Strings e.g. in Symphony, Chamber and Solo with each including Vl1, Vl2, Violas, Celli and Basses etc. and inside into my most used articulations of the respective VI. But I always find myself to use most of the time browsing for a specific track instead of writing down an idea etc..
So I mostly use my "Empty Template" because I don't have that one specific library I "always use and no other" but always use the one that fits a specific part the best.


----------



## Divico (May 13, 2018)

Something I recently added are VCAs. Ive bought a midi controller with faders and control now a VCA for each group one for all percussion elements on for all brass (long and short) etc. Why? Because I can easily adjust my volumes and the post fader verbs this way.


----------



## fretti (May 13, 2018)

Divico said:


> Something I recently added are VCAs. Ive bought a midi controller with faders and control now a VCA for each group one for all percussion elements on for all brass (long and short) etc. Why? Because I can easily adjust my volumes and the post fader verbs this way.


That’s also something I wanted to implement someday soon.
Any tips there? Though you are on Reaper right?


----------



## Divico (May 13, 2018)

fretti said:


> That’s also something I wanted to implement someday soon.
> Any tips there?
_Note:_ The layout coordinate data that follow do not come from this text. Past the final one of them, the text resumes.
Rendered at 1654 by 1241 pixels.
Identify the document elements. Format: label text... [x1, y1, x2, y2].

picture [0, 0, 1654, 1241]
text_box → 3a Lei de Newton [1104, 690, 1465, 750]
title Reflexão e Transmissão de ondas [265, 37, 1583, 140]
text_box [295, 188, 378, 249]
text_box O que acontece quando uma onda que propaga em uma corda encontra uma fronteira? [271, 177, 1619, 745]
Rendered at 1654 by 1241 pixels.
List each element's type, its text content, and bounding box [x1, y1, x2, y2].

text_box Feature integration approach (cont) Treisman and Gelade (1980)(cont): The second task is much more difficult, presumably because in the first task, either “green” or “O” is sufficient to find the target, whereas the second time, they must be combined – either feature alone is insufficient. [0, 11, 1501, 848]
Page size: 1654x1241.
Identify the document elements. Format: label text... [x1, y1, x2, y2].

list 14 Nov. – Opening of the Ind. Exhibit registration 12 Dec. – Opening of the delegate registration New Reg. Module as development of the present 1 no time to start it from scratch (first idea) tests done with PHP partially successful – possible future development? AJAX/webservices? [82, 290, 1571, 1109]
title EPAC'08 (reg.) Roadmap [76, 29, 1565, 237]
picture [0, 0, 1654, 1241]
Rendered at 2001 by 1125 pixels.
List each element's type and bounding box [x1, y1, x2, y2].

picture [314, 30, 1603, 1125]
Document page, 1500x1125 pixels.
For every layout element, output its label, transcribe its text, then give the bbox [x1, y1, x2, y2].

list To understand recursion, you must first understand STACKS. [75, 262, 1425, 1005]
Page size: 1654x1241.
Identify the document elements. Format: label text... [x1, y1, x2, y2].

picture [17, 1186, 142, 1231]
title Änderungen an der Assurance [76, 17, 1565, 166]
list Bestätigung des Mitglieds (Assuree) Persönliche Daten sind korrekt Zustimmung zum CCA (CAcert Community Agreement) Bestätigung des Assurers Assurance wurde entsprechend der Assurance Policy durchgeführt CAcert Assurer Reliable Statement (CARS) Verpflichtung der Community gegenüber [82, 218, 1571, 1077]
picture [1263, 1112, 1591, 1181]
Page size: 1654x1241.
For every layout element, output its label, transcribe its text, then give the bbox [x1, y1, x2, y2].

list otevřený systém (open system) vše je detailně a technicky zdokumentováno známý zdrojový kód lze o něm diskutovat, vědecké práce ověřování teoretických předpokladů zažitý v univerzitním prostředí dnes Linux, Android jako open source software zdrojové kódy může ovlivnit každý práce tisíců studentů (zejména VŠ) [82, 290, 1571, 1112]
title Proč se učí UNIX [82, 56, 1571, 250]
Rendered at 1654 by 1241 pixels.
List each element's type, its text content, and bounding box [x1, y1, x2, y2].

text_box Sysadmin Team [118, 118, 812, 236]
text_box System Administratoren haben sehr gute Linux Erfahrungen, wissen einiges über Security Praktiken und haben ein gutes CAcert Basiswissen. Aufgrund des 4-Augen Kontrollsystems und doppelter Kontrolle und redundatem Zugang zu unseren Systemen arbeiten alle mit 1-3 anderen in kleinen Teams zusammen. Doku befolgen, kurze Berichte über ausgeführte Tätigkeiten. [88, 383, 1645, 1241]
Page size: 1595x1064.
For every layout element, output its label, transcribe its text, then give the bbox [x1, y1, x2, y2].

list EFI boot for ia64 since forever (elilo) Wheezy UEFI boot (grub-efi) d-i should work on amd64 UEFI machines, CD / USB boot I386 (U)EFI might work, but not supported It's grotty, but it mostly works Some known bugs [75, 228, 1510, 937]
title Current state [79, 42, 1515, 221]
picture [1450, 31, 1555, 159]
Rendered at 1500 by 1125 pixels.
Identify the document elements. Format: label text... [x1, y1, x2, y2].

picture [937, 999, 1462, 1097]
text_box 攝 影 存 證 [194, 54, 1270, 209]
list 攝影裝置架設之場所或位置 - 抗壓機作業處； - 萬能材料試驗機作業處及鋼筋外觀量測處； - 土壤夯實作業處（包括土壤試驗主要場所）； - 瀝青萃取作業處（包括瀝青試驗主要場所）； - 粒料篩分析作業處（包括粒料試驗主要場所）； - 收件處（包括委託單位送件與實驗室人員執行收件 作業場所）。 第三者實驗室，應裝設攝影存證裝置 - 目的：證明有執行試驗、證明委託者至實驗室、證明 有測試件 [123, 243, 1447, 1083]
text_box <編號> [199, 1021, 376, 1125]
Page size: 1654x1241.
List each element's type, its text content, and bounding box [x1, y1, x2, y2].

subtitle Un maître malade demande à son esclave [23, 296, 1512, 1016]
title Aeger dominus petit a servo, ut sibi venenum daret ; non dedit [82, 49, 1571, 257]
Though you are on Reaper right?


Yap Im on Reaper. My normal template looks like this:
Lets say we have a Violin 1 legato patch -> Violin Sus Bus (automated by the Strings VCA) -> Strings Bus / Reverbs
Look if your DAW allows VCA tracks if not you can just create a new track and set up parameter grouping. The new track will be master volume and the violin track has to be the slave.


----------



## fretti (May 13, 2018)

Divico said:


> Yap Im on Reaper. My normal template looks like this:
> Lets say we have a Violin 1 legato patch -> Violin Sus Bus (automated by the Strings VCA) -> Strings Bus / Reverbs
> Look if your DAW allows VCA tracks if not you can just create a new track and set up parameter grouping. The new track will be master volume and the violin track has to be the slave.


Thanks! 
Cubase (Pro) should support that I think. Always thought that might enhance my workflow but till now I was always to lazy to actually look into it
But after reading so many posts on this forum I really want to get to know what Cubase offers and what could be helpful for me(might actually switch to Reaper though next year or so as it seems to really offer unlimited possibilities for a great price)


----------



## Divico (May 13, 2018)

fretti said:


> Thanks!
> Cubase (Pro) should support that I think. Always thought that might enhance my workflow but till now I was always to lazy to actually look into it
> But after reading so many posts on this forum I really want to get to know what Cubase offers and what could be helpful for me(might actually switch to Reaper though next year or so as it seems to really offer unlimited possibilities for a great price)


Meanwhile you can test reaper for free. The evaluation copy lasts for 60 days but doesnt deactivate the program after the time has expired. It is definetly worth 60 bucks though


----------